[Exercise text]:
3.3 What do you think of yourself?
3.4 What would it mean if someone should criticize or disagree with you?
3.5 What would it mean if your ideas were shown to be wrong?

4.1 When you get up in the morning how do you approach the day?
4.2 What is your attitude to the future?
4.3 What is your attitude to life?

As you listen to the answers – whether they be from the role model or from yourself – keep in mind is the speaker holding a frame of negativity and looking for what is wrong? Or is the speaker holding a frame of positivity and looking for what is right and what could be improved? Is the focus on the negative or is the focus on the positive? Is the focus on what was wrong in the past or is the focus on the potential for improvement in the future?

So now we get to the fun bit. This is where you actually get to build self esteem. We start with the present state, then build a desired outcome, then get into the how and the steps and stages.

Rate yourself
1. On a scale of 0-10 how would you rate your self esteem? Keep in mind the context. For example with family and friends, in social situations, at the beach or the gym, with colleagues and professional people.

2. On a scale of 0-10 how well do you respond to criticism? Keep in mind the context. For example, on social media, from family and friends, from work colleagues, etc.

Your current behaviour
When you get criticised or when someone disagrees with you what is your current response?
1. How do you feel?
2. What do you do?
3. What do you think?
4. What does it mean to you if you are wrong?
5. What does it mean if someone has a stronger argument that you?
6. What does it mean to you when you are able to help someone solve a problem and become a better version of themselves?

Rather than react, get emotional and argue your position how would you like to respond to criticism? Would you like the ability to listen to criticism and just laugh? Would you like the ability to see or read something which contradicts your beliefs and understandings and with a sense of playfulness begin an investigative process to update your understanding – even if that should contradict what you used to believe?

1. First off I would like you to consider that words on paper are just words on paper. The words that people utter are just thoughts and ideas that they are verbalising.

2. The second point that I would like you to consider is that you are the one who gives the words and the ideas meaning. Humans are meaning makers. We take in information via our senses – visual, auditory, kinesthetic, olfactory and gustatory – we create a cinema in our minds and then we give that cinematic thought meaning. Once you step into the role of being the director of your mind – the dispassionate objective observer – then you get to consider how you could feel about the thoughts and ideas. So there is no need to be scared or offended by what others say or by the thoughts that arise in your mind. In fact you should make it a practice to invite people to share their thoughts so that you get an understanding of how they think. By being proactive and directing a conversation it also lessens the chance of you being reactive. So remember – ideas are just ideas – no matter who formulated and uttered them.

Let’s start with acknowledgement
Acknowledgement is a recognition of the existence of something or someone. It is the first step to building rapport with self and other – and by building in additional steps into the rapport process (strategy) it gives you time to reconsider and think things through before making a decision to judge or not.

[Dataset content]:
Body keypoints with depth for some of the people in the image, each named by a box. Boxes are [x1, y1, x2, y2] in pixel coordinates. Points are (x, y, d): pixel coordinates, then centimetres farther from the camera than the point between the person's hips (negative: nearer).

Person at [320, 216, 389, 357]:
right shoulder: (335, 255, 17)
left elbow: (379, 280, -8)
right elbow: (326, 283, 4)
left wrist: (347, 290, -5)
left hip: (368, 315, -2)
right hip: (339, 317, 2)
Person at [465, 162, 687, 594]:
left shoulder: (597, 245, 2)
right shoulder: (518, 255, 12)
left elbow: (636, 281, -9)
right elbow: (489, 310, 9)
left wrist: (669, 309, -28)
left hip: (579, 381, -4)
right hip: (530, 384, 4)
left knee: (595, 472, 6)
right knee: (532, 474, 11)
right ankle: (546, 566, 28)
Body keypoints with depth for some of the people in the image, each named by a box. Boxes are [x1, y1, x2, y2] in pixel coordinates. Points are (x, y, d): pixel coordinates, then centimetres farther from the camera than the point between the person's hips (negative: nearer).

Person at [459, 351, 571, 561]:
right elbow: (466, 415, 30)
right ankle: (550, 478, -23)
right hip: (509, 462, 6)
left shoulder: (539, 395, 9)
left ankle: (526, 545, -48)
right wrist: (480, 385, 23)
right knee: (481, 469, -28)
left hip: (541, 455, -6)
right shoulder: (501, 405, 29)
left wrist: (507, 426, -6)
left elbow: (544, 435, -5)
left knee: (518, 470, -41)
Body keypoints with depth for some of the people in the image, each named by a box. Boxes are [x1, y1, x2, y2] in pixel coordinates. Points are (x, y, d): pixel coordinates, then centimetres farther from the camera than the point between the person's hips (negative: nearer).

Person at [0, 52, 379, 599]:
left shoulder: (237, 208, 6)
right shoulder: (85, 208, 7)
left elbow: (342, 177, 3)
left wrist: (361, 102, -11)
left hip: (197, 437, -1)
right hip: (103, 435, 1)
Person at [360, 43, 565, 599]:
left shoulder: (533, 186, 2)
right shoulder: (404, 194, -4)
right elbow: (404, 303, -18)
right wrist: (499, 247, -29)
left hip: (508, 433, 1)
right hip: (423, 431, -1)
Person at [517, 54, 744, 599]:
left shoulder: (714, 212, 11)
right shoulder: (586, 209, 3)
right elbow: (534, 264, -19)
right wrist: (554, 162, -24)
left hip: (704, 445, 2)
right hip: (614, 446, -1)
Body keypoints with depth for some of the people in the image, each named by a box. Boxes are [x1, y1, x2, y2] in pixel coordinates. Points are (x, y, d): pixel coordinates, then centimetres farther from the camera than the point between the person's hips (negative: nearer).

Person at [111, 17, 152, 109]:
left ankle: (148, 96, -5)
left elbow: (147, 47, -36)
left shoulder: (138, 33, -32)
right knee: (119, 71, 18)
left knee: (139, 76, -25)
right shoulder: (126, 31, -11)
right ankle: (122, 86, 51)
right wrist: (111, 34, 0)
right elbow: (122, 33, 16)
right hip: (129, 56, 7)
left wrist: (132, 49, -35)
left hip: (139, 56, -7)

[What to do]: Copy the self-esteem text from "1. How do you" to "version of themselves?", replacing "argument" with "point". You won't need the rows for this.

[Solution]:
1. How do you feel?
2. What do you do?
3. What do you think?
4. What does it mean to you if you are wrong?
5. What does it mean if someone has a stronger point that you?
6. What does it mean to you when you are able to help someone solve a problem and become a better version of themselves?